I merged your two threads and moved it to the 'personal stories' area of the forum, as I felt it suited here better. You'll get to know the forum if you browse around more and I just know you'll find more people who feel alot like you do. Please feel free to express your thoughts here as no one is judging you!

In reading your story; although we are two very different people, I feel like I've lived your story in many small ways.

All I can tell you is you have to love yourself and love from other people will follow.
If men don't like your body- that is their loss. You are a beautiful person and you deserve a man who will treat you like a queen but you won't get a man like that until you can treat yourself like one.

I think you could really benefit from a self-esteem workshop because if your avatar is your photo, you are a very beautiful person and you shouldn't be feeling so badly about yourself... but self-esteem is much deeper than how you actually look, I know that much.
It's easy enough to just say 'love yourself and your life will be perfect' - but nothing in life is perfect and loving yourself might seem impossible.

All you can do is try.
Just re-focus and be happy with yourself and I promise good things will happen.
 

MollyBeGood

Well-known member
Hi Welcome:) I am sorry you feel so alone..I can relate.

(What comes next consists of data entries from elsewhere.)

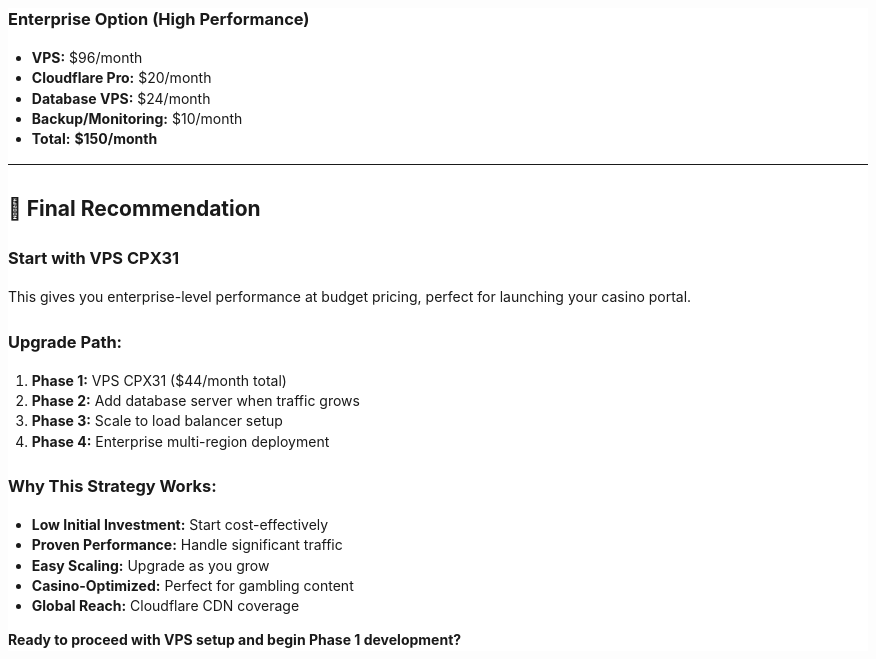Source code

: ### **Enterprise Option (High Performance)**
- **VPS:** $96/month
- **Cloudflare Pro:** $20/month
- **Database VPS:** $24/month
- **Backup/Monitoring:** $10/month
- **Total:** **$150/month**

---

## 🎯 **Final Recommendation**

### **Start with VPS CPX31** 
This gives you enterprise-level performance at budget pricing, perfect for launching your casino portal.

### **Upgrade Path:**
1. **Phase 1:** VPS CPX31 ($44/month total)
2. **Phase 2:** Add database server when traffic grows
3. **Phase 3:** Scale to load balancer setup
4. **Phase 4:** Enterprise multi-region deployment

### **Why This Strategy Works:**
- **Low Initial Investment:** Start cost-effectively
- **Proven Performance:** Handle significant traffic
- **Easy Scaling:** Upgrade as you grow
- **Casino-Optimized:** Perfect for gambling content
- **Global Reach:** Cloudflare CDN coverage

**Ready to proceed with VPS setup and begin Phase 1 development?**
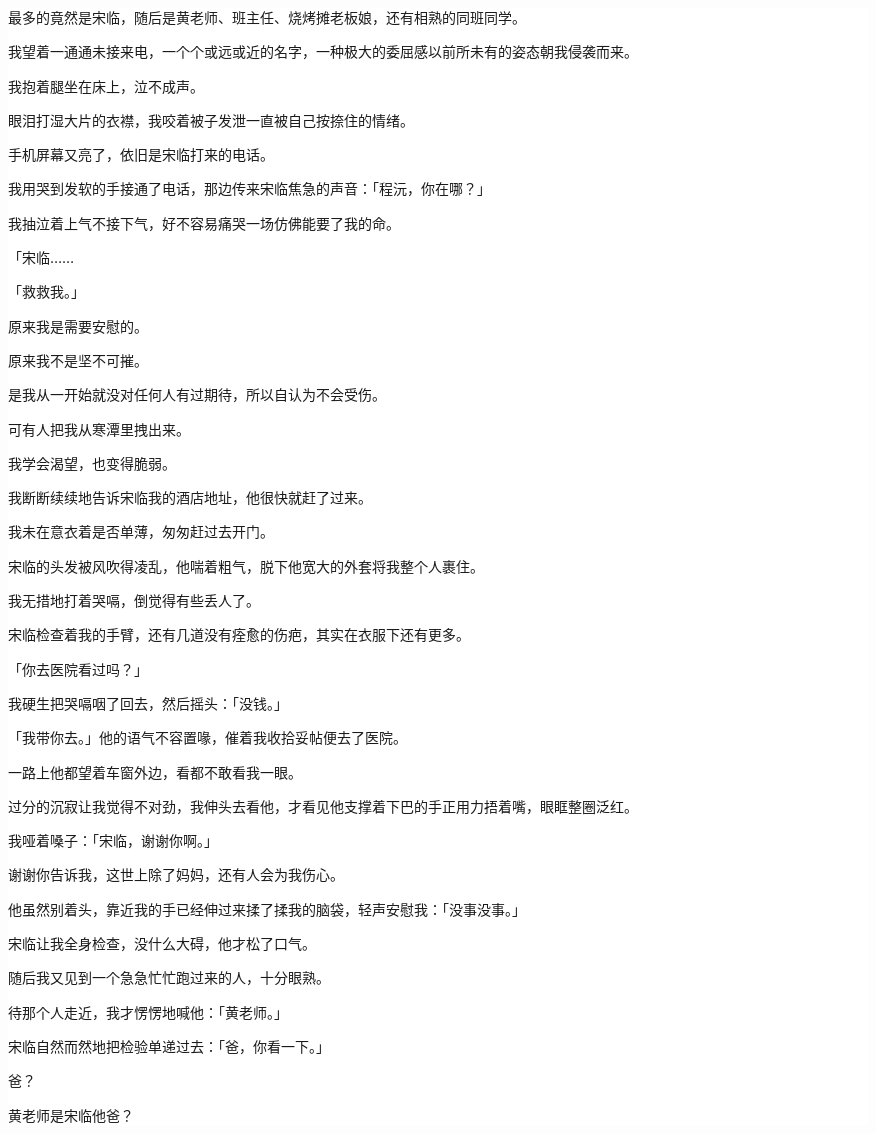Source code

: 最多的竟然是宋临，随后是黄老师、班主任、烧烤摊老板娘，还有相熟的同班同学。

我望着一通通未接来电，一个个或远或近的名字，一种极大的委屈感以前所未有的姿态朝我侵袭而来。

我抱着腿坐在床上，泣不成声。

眼泪打湿大片的衣襟，我咬着被子发泄一直被自己按捺住的情绪。

手机屏幕又亮了，依旧是宋临打来的电话。

我用哭到发软的手接通了电话，那边传来宋临焦急的声音：「程沅，你在哪？」

我抽泣着上气不接下气，好不容易痛哭一场仿佛能要了我的命。

「宋临……

「救救我。」

原来我是需要安慰的。

原来我不是坚不可摧。

是我从一开始就没对任何人有过期待，所以自认为不会受伤。

可有人把我从寒潭里拽出来。

我学会渴望，也变得脆弱。

我断断续续地告诉宋临我的酒店地址，他很快就赶了过来。

我未在意衣着是否单薄，匆匆赶过去开门。

宋临的头发被风吹得凌乱，他喘着粗气，脱下他宽大的外套将我整个人裹住。

我无措地打着哭嗝，倒觉得有些丢人了。

宋临检查着我的手臂，还有几道没有痊愈的伤疤，其实在衣服下还有更多。

「你去医院看过吗？」

我硬生把哭嗝咽了回去，然后摇头：「没钱。」

「我带你去。」他的语气不容置喙，催着我收拾妥帖便去了医院。

一路上他都望着车窗外边，看都不敢看我一眼。

过分的沉寂让我觉得不对劲，我伸头去看他，才看见他支撑着下巴的手正用力捂着嘴，眼眶整圈泛红。

我哑着嗓子：「宋临，谢谢你啊。」

谢谢你告诉我，这世上除了妈妈，还有人会为我伤心。

他虽然别着头，靠近我的手已经伸过来揉了揉我的脑袋，轻声安慰我：「没事没事。」

宋临让我全身检查，没什么大碍，他才松了口气。

随后我又见到一个急急忙忙跑过来的人，十分眼熟。

待那个人走近，我才愣愣地喊他：「黄老师。」

宋临自然而然地把检验单递过去：「爸，你看一下。」

爸？

黄老师是宋临他爸？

But I just want to say, please don't put so much importance on how men look at you. Thats a huge mistake. If a guy likes you just for your looks that's an extremely shallow man and if he doesn't see beyond a few pounds to your heart same applies. Either way...don't place your happiness on how the opposite sex judges you, you will not like the out come.
I would rather be alone at this point in my life then with a man who doesn't love me for who I am, inside and out...warts and all. Because really your body changes with age and time, it's just a body.
People suck...but there are some good ones to know, at least that's what I keep telling myself. I found a nice group of folks here who are dealing with similar issues so that makes me feel better about humans.
Oh and btw you look very pretty in your photo w/ a great smile too, keep smiling =)
 

da_illest101

Well-known member
I know this must be very hard to do but don't put importance on how the opposite sex think of you. I know everyone want to be loved for who they are and not what they look like but in the world we live it's seems like a fairy tale. You are better off alone then with liars.

Also who are some of your favourite wrestler? I'm a huge wrestling fan :D
 

Clark Kent

Member
I am sure God does not hate you. The world may seem to hate you and other people will betray and disappoint you all of the time, but try to meet them with kindness none the less and believe in them even if they do not believe in you
and try to extend the same understanding and love towards yourself.

I know it is hard...but i know that God loves you just as much as he loves all his children.